- **Work task**: Count each line below that has the word "genes" in it, and give only the total.

- **Input records**:
------------------------------------------------
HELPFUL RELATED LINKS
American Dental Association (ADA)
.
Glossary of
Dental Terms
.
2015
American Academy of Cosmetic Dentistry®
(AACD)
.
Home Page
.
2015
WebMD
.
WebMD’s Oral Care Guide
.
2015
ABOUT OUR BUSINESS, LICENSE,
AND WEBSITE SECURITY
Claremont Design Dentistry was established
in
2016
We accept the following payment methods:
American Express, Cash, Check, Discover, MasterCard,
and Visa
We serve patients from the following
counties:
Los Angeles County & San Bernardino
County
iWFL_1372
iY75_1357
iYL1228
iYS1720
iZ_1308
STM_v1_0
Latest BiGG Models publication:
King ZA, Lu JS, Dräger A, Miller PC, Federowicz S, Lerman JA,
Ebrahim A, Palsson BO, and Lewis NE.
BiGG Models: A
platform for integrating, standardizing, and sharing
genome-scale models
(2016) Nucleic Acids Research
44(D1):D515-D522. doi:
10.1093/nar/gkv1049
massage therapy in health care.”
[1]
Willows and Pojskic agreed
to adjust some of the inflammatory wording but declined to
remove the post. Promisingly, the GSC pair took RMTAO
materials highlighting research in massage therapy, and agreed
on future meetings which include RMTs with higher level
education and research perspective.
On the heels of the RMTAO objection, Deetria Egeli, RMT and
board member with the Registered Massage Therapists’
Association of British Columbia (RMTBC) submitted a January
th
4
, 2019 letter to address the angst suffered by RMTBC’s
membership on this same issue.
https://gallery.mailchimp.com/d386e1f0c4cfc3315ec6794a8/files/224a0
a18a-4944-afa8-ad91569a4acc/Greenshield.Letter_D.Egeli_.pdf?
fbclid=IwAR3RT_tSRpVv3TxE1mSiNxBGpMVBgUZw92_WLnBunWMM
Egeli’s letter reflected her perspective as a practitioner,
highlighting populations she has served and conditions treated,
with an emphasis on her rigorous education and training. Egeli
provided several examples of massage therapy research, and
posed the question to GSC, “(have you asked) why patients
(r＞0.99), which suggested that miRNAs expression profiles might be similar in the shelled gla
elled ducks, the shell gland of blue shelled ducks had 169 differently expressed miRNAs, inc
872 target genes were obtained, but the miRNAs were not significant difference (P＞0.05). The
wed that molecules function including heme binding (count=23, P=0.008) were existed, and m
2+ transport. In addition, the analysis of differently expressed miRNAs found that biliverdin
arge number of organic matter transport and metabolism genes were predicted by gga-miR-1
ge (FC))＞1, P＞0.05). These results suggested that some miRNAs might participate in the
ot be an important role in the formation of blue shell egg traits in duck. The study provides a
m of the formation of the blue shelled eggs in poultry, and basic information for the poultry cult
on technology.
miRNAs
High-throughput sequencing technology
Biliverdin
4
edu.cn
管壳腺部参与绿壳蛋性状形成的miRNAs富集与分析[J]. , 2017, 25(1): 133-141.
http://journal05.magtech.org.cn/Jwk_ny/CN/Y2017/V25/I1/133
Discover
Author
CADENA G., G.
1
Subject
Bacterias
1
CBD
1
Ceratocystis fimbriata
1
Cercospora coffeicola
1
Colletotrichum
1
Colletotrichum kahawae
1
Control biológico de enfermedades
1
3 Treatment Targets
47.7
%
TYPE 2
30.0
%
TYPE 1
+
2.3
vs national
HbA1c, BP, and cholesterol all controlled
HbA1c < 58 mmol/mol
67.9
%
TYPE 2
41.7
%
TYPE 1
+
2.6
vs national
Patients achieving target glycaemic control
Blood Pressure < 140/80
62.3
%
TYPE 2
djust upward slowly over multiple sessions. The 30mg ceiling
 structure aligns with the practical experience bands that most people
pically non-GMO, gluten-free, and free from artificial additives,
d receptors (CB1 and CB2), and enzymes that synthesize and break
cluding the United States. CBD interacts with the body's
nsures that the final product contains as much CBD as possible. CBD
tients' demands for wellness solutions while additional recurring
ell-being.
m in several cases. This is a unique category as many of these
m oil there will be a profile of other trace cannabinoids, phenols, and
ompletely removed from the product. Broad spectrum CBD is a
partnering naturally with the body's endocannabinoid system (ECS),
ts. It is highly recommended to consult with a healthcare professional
------------------------------------------------
- **Answer space**: 2